▶ _Description of the task_
With pictures left out, retype the lines from the start of the records through the one that contains "left back paw: (604, 481)".

§

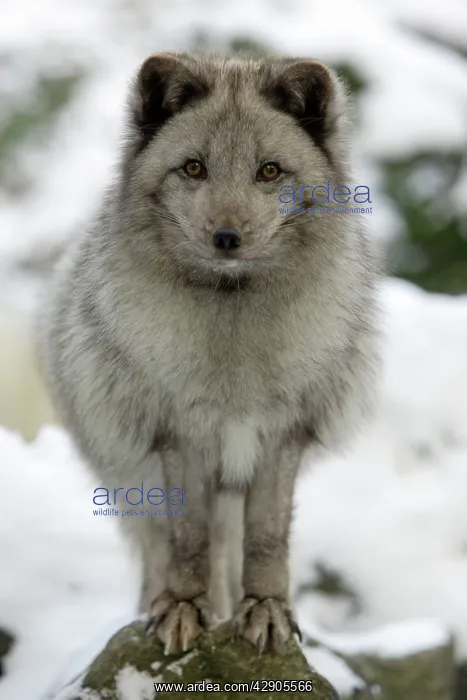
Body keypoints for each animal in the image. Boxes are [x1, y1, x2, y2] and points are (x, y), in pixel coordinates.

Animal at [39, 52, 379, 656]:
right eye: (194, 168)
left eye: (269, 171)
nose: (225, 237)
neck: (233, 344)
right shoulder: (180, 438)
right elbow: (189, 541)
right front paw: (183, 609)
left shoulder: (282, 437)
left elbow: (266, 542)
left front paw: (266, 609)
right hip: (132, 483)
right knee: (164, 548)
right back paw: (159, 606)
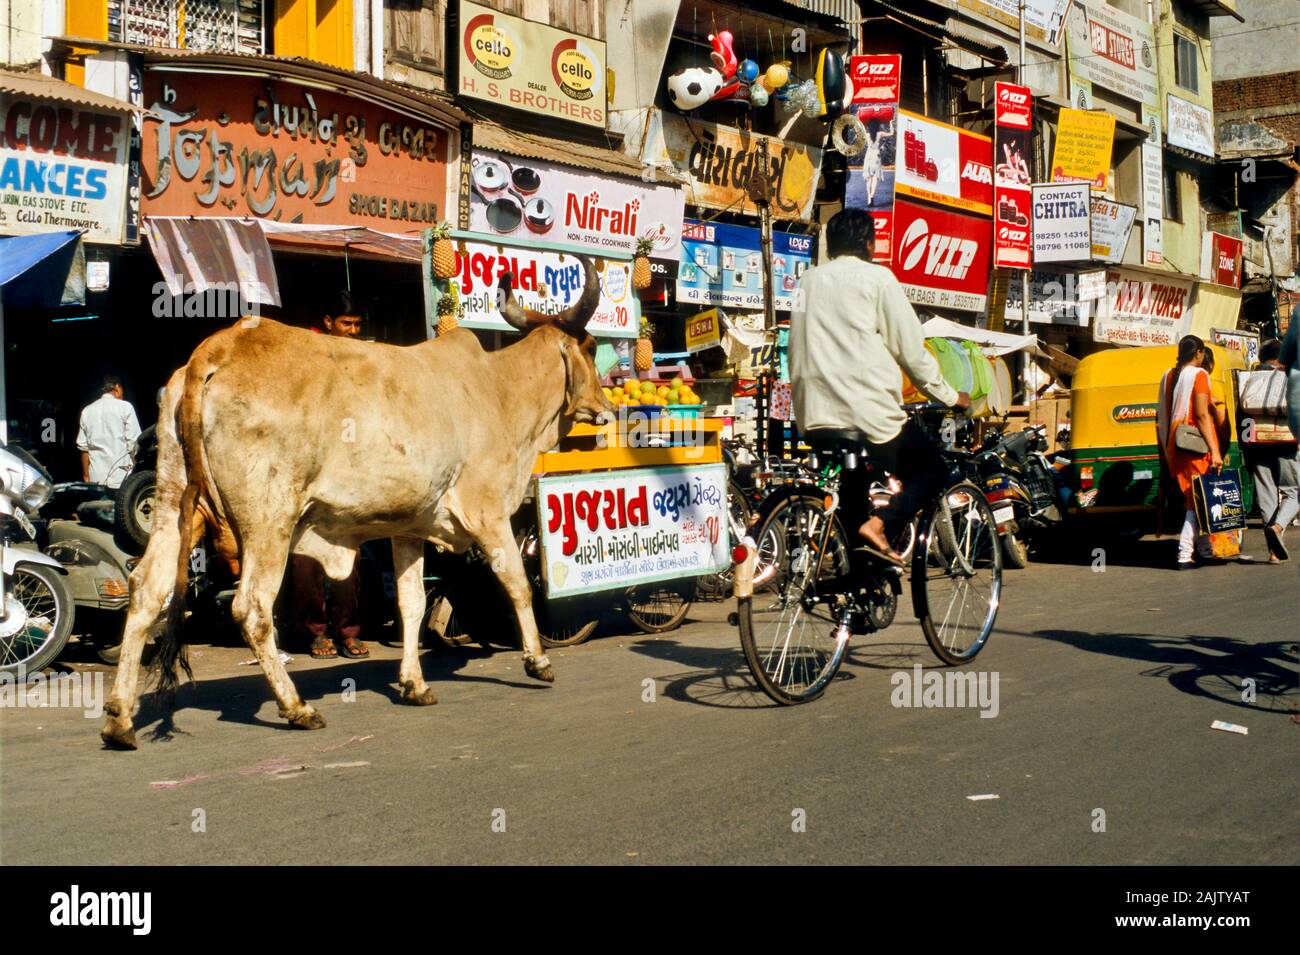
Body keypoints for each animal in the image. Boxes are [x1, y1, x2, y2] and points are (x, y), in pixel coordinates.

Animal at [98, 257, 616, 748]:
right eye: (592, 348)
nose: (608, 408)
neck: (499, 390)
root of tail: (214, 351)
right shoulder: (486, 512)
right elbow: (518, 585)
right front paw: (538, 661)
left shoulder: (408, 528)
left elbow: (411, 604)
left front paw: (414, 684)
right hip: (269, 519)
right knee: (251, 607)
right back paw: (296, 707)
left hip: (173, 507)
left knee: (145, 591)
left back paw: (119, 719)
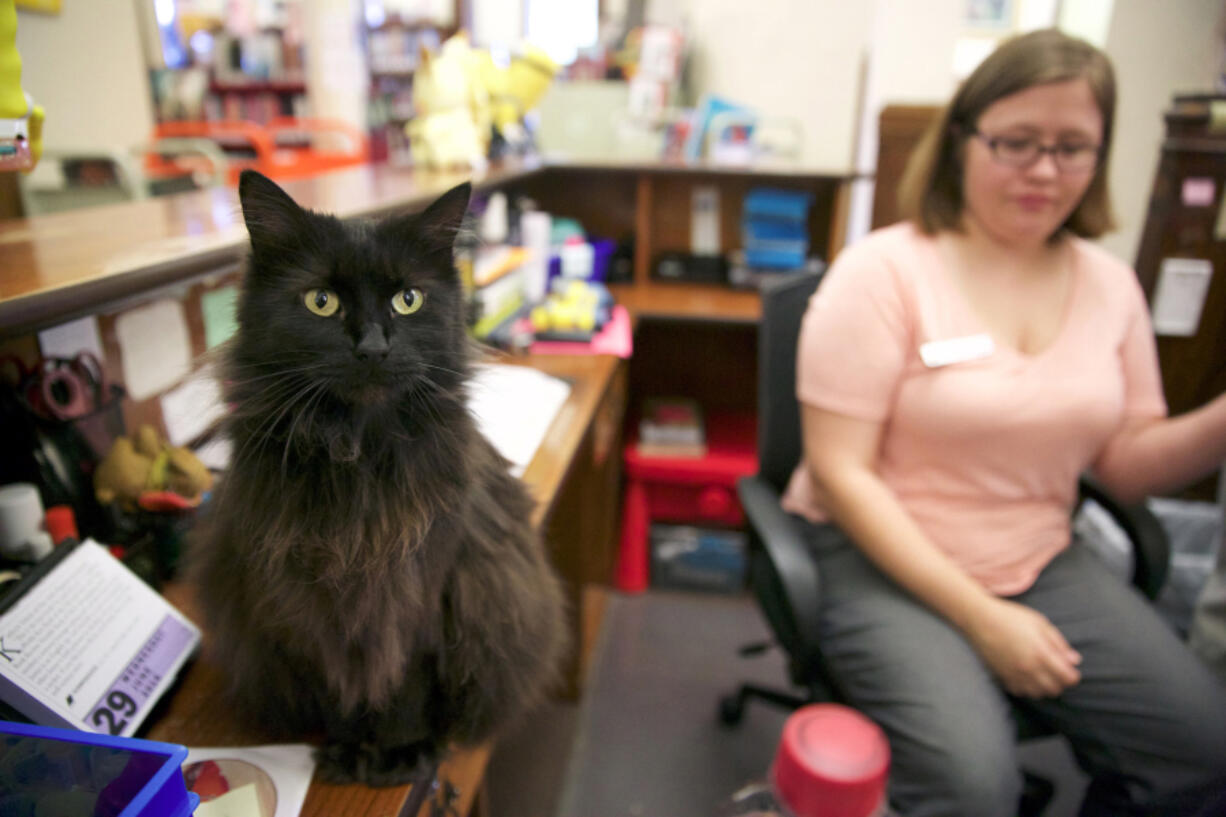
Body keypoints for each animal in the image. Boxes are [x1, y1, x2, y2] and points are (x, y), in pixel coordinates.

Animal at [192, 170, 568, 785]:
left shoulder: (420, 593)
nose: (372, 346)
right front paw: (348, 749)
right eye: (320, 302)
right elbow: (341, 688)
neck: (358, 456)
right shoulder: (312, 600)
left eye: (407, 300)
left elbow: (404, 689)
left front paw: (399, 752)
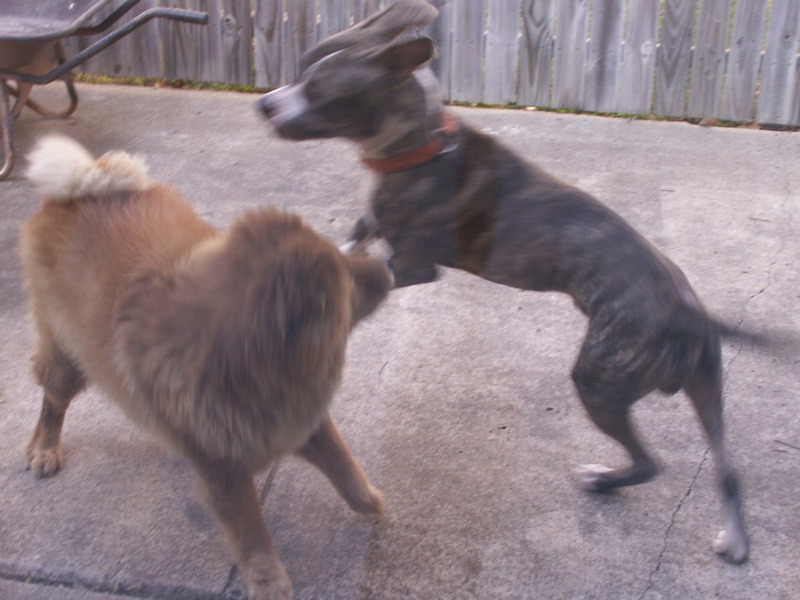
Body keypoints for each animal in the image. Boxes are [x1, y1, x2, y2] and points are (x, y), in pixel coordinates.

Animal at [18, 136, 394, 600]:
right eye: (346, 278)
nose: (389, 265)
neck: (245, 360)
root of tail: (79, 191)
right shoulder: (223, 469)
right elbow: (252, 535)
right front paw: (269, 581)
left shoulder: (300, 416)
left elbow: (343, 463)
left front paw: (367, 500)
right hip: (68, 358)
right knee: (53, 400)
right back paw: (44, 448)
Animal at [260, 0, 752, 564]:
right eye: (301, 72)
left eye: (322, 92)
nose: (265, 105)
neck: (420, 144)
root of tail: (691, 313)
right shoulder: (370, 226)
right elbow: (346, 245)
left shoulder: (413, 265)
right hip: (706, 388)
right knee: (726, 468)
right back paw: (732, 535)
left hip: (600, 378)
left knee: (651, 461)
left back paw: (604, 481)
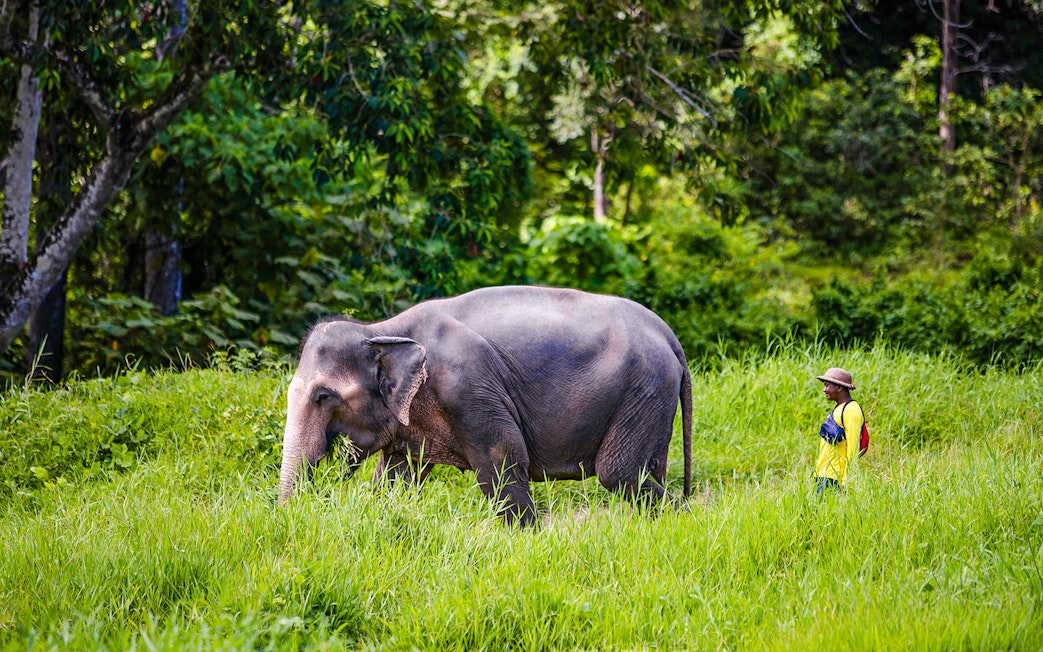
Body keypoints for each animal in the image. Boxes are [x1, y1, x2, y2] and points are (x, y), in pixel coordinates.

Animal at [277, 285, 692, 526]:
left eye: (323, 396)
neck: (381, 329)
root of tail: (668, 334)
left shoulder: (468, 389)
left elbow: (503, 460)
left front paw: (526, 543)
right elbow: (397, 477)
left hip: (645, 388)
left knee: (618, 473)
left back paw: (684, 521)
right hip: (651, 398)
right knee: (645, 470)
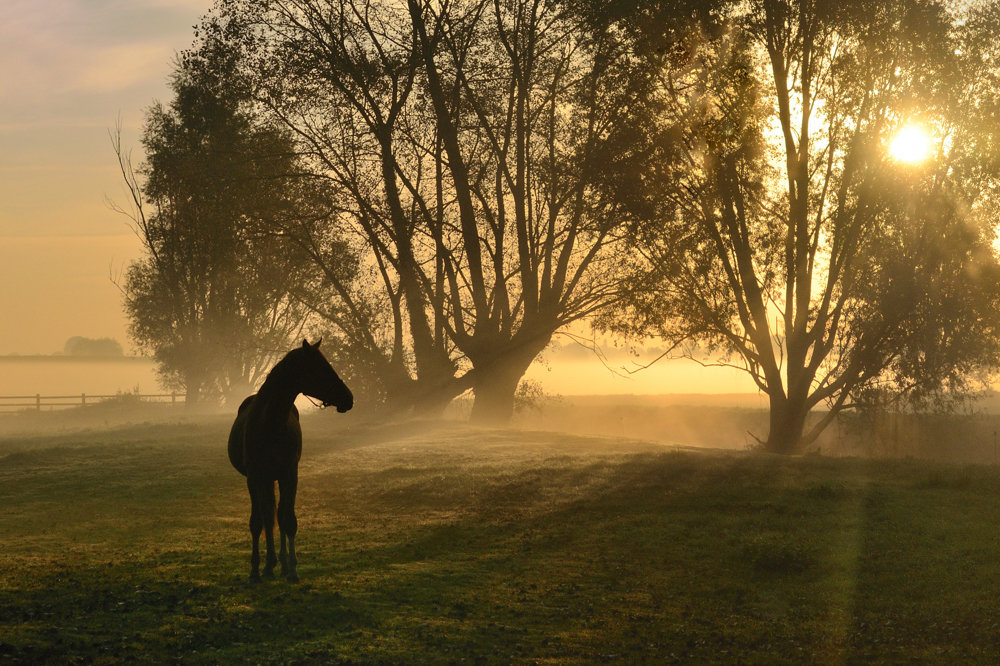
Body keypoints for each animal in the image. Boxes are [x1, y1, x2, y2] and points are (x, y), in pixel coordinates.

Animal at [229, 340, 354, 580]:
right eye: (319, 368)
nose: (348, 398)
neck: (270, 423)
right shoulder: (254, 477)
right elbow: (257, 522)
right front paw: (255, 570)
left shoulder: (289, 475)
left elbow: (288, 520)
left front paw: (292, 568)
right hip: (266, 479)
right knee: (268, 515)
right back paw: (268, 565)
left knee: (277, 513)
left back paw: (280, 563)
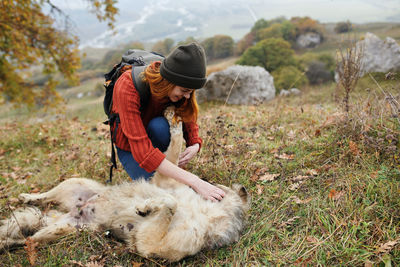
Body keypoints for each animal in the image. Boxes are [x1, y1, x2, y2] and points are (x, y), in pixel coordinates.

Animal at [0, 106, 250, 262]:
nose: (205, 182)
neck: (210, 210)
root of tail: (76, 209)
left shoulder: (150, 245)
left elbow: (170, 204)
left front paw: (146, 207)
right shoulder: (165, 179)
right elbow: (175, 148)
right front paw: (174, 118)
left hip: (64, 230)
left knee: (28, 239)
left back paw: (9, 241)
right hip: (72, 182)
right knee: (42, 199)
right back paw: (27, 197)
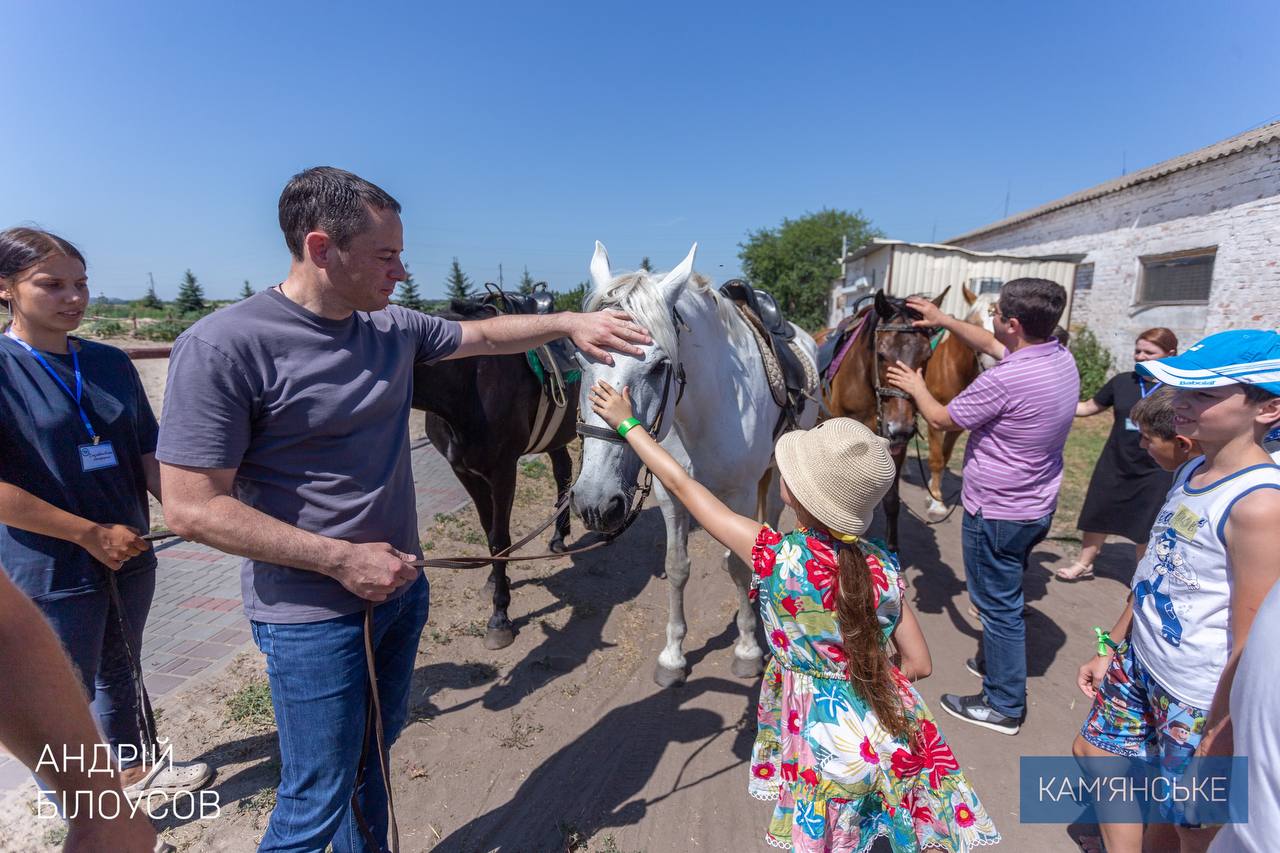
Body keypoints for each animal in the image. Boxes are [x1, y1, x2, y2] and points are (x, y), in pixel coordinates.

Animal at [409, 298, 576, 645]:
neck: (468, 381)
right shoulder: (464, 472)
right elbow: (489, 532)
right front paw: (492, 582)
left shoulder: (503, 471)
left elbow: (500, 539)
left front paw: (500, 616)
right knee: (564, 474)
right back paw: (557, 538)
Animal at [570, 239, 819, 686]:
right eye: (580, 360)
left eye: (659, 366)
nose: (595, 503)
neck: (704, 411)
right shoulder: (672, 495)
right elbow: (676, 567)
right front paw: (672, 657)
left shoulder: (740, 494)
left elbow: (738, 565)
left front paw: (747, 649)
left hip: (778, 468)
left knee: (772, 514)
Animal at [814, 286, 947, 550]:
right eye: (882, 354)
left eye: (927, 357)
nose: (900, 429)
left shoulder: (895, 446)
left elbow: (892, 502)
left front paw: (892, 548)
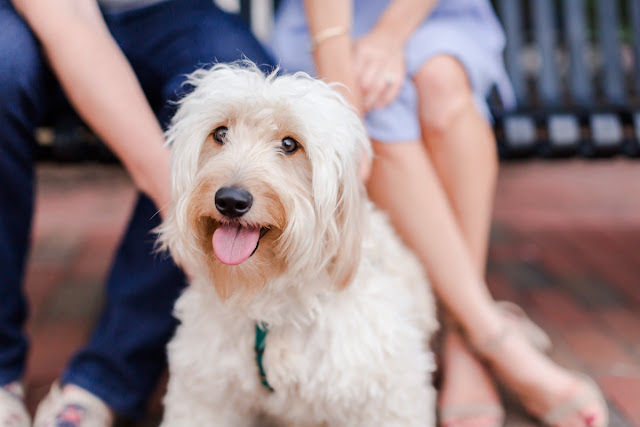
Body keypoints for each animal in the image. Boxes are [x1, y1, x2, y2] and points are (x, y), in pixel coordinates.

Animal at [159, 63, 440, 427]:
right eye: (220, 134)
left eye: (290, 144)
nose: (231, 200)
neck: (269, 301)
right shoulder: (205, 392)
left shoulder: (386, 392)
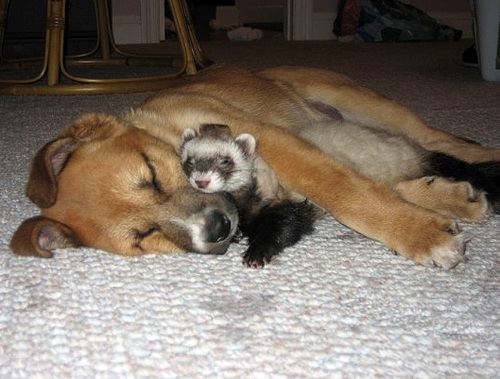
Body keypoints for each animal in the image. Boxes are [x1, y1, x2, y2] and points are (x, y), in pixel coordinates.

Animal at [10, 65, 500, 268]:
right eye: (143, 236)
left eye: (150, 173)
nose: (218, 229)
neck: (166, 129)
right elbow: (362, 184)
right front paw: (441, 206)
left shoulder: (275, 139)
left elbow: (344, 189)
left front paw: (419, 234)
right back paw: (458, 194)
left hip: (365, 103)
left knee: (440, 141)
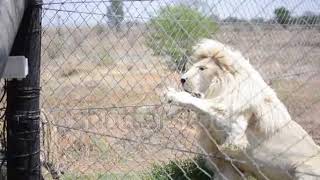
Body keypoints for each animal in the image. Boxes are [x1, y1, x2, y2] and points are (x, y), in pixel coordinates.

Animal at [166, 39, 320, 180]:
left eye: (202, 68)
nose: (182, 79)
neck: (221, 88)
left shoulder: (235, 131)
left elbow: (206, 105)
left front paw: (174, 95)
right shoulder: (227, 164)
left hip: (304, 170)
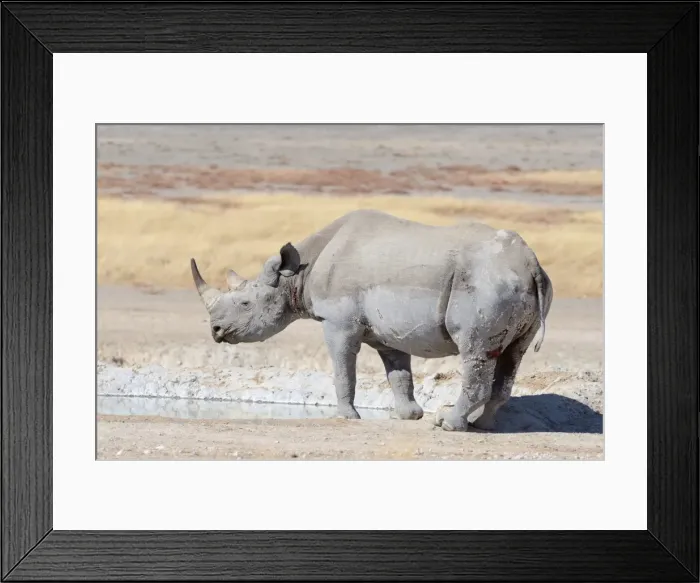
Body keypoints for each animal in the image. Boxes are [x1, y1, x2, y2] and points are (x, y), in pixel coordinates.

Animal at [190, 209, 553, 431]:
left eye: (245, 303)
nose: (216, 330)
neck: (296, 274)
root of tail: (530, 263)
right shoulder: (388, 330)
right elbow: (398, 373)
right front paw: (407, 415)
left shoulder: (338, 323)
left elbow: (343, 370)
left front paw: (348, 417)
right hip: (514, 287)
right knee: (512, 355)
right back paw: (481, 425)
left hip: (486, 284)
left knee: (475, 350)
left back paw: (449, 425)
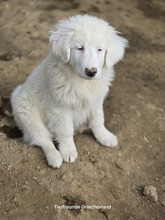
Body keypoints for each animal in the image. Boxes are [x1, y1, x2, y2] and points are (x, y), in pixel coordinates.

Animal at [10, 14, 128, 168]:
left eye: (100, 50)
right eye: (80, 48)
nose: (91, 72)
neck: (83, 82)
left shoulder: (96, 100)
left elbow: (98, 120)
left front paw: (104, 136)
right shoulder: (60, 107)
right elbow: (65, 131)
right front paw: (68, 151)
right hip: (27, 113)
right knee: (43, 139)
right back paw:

§

▶ _Task output_
Body keypoints for each animal in the image. Boxes are [x1, y1, x2, y2] and points are (x, y), in pixel coordinates.

Animal at [39, 52, 379, 656]:
right eye: (194, 168)
left eye: (269, 171)
nose: (225, 237)
neck: (233, 344)
right shoulder: (180, 438)
right elbow: (189, 541)
right front paw: (183, 609)
left shoulder: (282, 437)
left elbow: (266, 542)
left front paw: (266, 609)
right hip: (132, 483)
right knee: (164, 548)
right back paw: (159, 606)
Body keypoints for each animal in the image. Boxes are [x1, y1, x2, y2] and points are (x, y), in pixel coordinates.

Animal at [98, 257, 616, 748]:
right eye: (592, 348)
nose: (608, 408)
neck: (499, 390)
root of tail: (214, 351)
right shoulder: (486, 512)
right elbow: (518, 585)
right front paw: (538, 661)
left shoulder: (408, 528)
left elbow: (411, 604)
left front paw: (414, 684)
right hip: (269, 519)
right knee: (251, 607)
right back paw: (296, 707)
left hip: (173, 507)
left knee: (145, 591)
left back paw: (119, 719)
Body keypoints for each animal in the image. Boxes are [x1, y1, x2, y2] and points are (x, y), in pixel coordinates.

Animal at [192, 170, 568, 785]:
left shoulder: (420, 593)
nose: (372, 346)
right front paw: (348, 749)
right eye: (320, 302)
right elbow: (341, 688)
neck: (358, 456)
right shoulder: (312, 600)
left eye: (407, 300)
left elbow: (404, 689)
left front paw: (399, 752)
Body keypoints for each animal in the image. Boxes are [x1, y1, x2, y2] and points are (x, y), in pixel coordinates.

Animal at [18, 136, 394, 600]:
right eye: (346, 278)
nose: (389, 265)
neck: (245, 360)
root of tail: (79, 191)
right shoulder: (223, 469)
right elbow: (252, 535)
right front paw: (269, 581)
left shoulder: (300, 416)
left elbow: (343, 463)
left front paw: (367, 500)
right hip: (68, 358)
right knee: (53, 400)
right back paw: (44, 448)
Animal at [260, 0, 752, 564]:
right eye: (301, 72)
left eye: (322, 92)
nose: (265, 105)
neck: (420, 144)
root of tail: (691, 313)
right shoulder: (370, 226)
right elbow: (346, 245)
left shoulder: (413, 265)
right hip: (706, 388)
right knee: (726, 468)
right back paw: (732, 535)
left hip: (600, 378)
left knee: (651, 461)
left back paw: (604, 481)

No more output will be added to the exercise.